Introduction
L’intelligence artificielle (IA) s’intègre progressivement dans le secteur de la santé. Elle pourrait améliorer la santé maternelle et néonatale en facilitant l’accès aux informations médicales et en aidant les professionnels à prendre des décisions plus rapides. Toutefois, l’IA doit compléter et non remplacer les professionnels de santé. Son utilisation doit également respecter des principes stricts en matière d’éthique, de responsabilité et de protection des données.
L’IA pour réduire les retards dans les soins
Selon le Dr Victor Barasa, médecin et spécialiste de la santé numérique, l’IA peut transformer les recommandations cliniques, les protocoles et les bonnes pratiques en outils automatisés accessibles et peu coûteux. Elle peut notamment contribuer à réduire les trois principaux retards associés aux complications maternelles : le retard dans la décision de consulter, le retard pour atteindre un établissement de santé et le retard dans l’obtention d’un diagnostic précis. PROMPTS, une plateforme de SMS développée par Jacaranda Health, en est un exemple. Elle fournit aux femmes enceintes des informations personnalisées, des rappels de rendez-vous et des conseils pendant la grossesse. Son faible coût et l’utilisation des SMS la rendent particulièrement adaptée au Kenya, notamment dans les zones rurales où l’accès à Internet reste limité.
Les limites et les risques de l’IA
Malgré son potentiel, l’IA ne doit jamais remplacer le jugement clinique. Les médecins, infirmiers et sages femmes doivent continuer à prendre leurs décisions sur la base de leurs connaissances et de leur expérience, car les systèmes d’IA peuvent commettre des erreurs. La protection des données constitue également un enjeu majeur. Les outils numériques de santé peuvent traiter des informations sensibles, notamment les noms, les données d’identification, la localisation et les dossiers médicaux. Sans protection adéquate, ces informations pourraient être utilisées à mauvais escient. Le Kenya a déjà pris des mesures à travers la loi sur la santé numérique de 2023 et le Bureau du commissaire à la protection des données. Le Dr Barasa encourage également une réglementation favorisant l’innovation responsable, notamment grâce à des cadres permettant de tester les nouvelles technologies avant leur déploiement à grande échelle.
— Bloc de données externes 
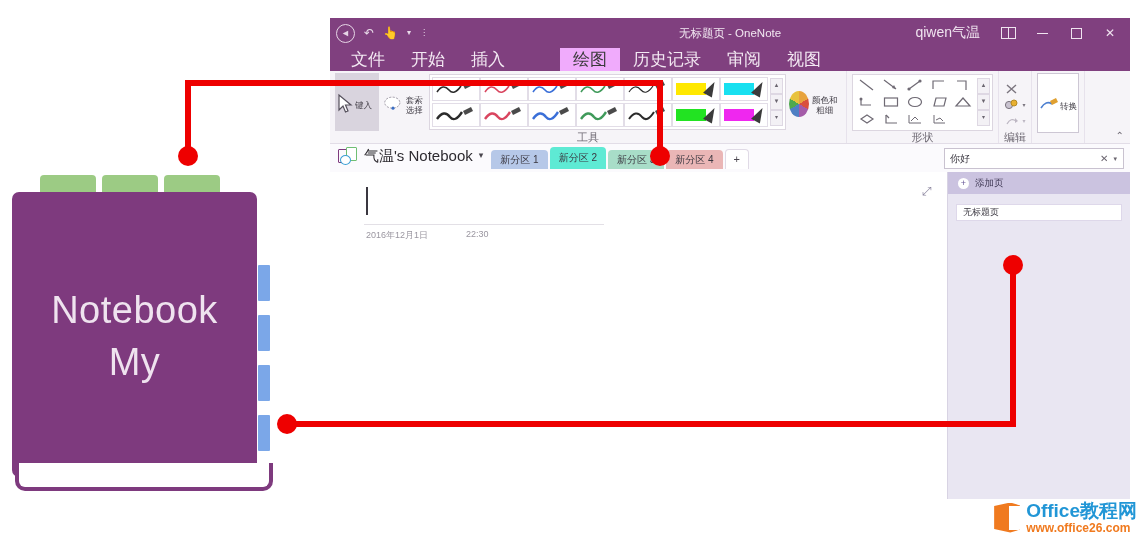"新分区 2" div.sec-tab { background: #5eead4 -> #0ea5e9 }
Garantir une IA fiable et responsable
Pour assurer la fiabilité des outils d’IA, le Dr Barasa recommande une validation rigoureuse fondée sur les données de santé kényanes. Des équipes multidisciplinaires réunissant obstétriciens, sages femmes, pharmaciens, spécialistes des données et patients devraient participer à leur évaluation afin de limiter les biais et de garantir leur conformité aux recommandations médicales nationales. La responsabilité doit également être clairement établie. Les professionnels de santé doivent vérifier les recommandations de l’IA avant toute décision médicale. Les hôpitaux, développeurs et prestataires de soins doivent donc disposer de mécanismes de responsabilité précis.
Conclusion
Le succès de l’IA devrait être mesuré par des résultats concrets, notamment des consultations prénatales plus précoces, davantage d’accouchements assistés par du personnel qualifié, un meilleur suivi après l’accouchement et une réduction des retards d’accès aux soins. Utilisée de manière responsable, l’IA pourrait devenir une alliée précieuse pour améliorer la santé maternelle et néonatale au Kenya, tout en plaçant les patients au cœur du système de soins.